Another maritime route used by traffickers, considered one of the deadliest for migration, crosses the central Mediterranean from the coast of Libya, where migrants are often subjected to brutal detention conditions for months before they can board rubber dinghies or aging wooden fishing boats. to the Italian coast.
Most migrants leaving Libya are fleeing poverty in sub-Saharan Africa or Asian countries, including Bangladesh and Pakistan, rather than war or persecution, and risk being denied asylum by the Italian authorities.

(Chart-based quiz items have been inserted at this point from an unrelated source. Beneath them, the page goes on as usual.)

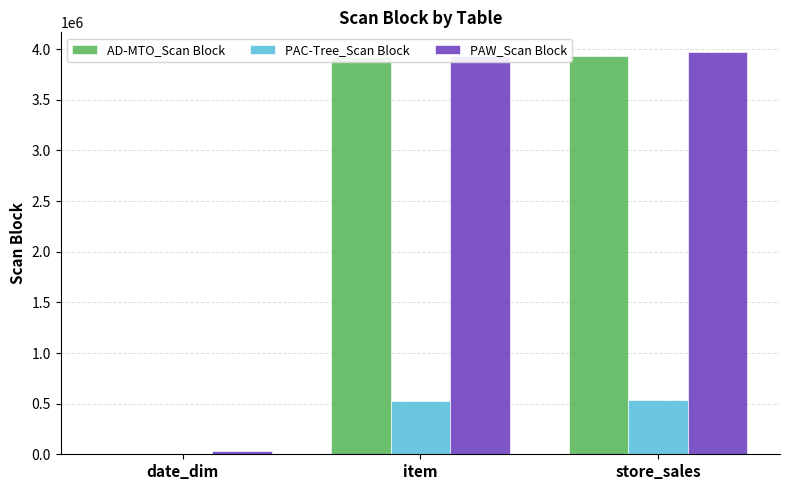

Which series changed the most between date_dim and store_sales?

PAW_Scan Block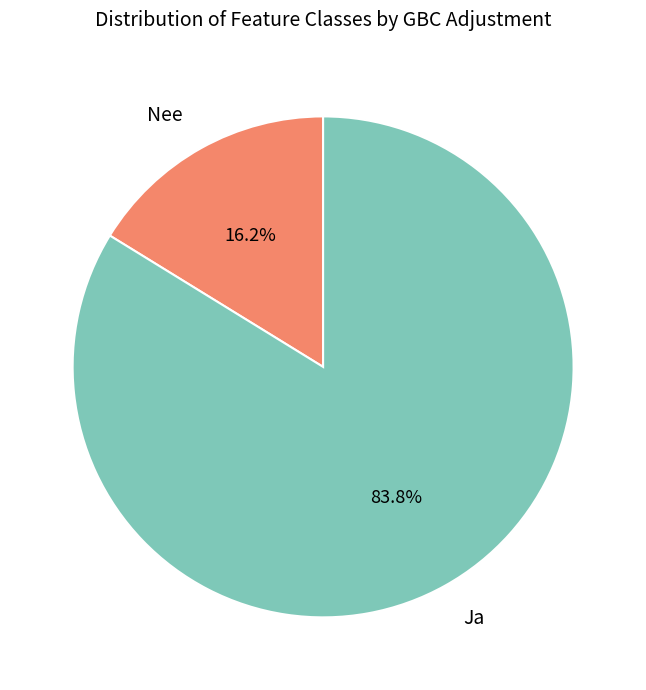

Is the sum of Ja and Nee greater than half?

Yes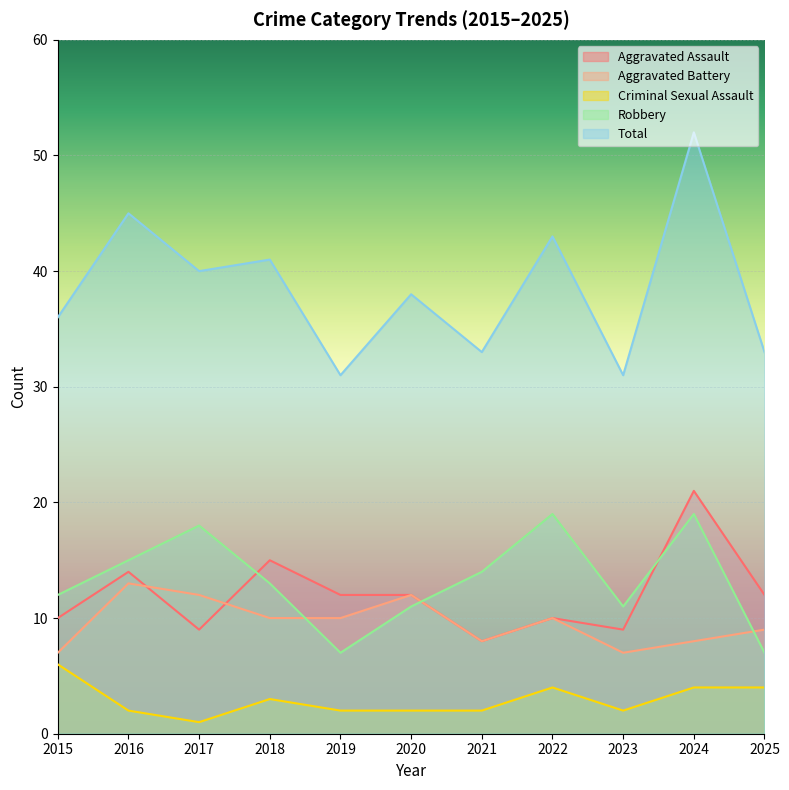

True or false: Robbery has a value of 3 at 2019.

False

Another heavily trafficked traffic route starts off the coast of Tunisia, and many of these boats reach the southern Italian island of Lampedusa or the beaches of Sardinia, often without the need for rescue.
Meloni’s government has focused on making it more difficult for humanitarian ships to carry out the many rescue missions in the central Mediterranean by assigning ports of landing along Italy’s northern coast, meaning ships take longer to return to sea after bringing on board rescued, often hundreds of migrants. , safely ashore.
According to the latest data, in 2022 almost 1 million people applied for asylum in the EU, the highest number since 2016 and a 50% increase compared to 2021.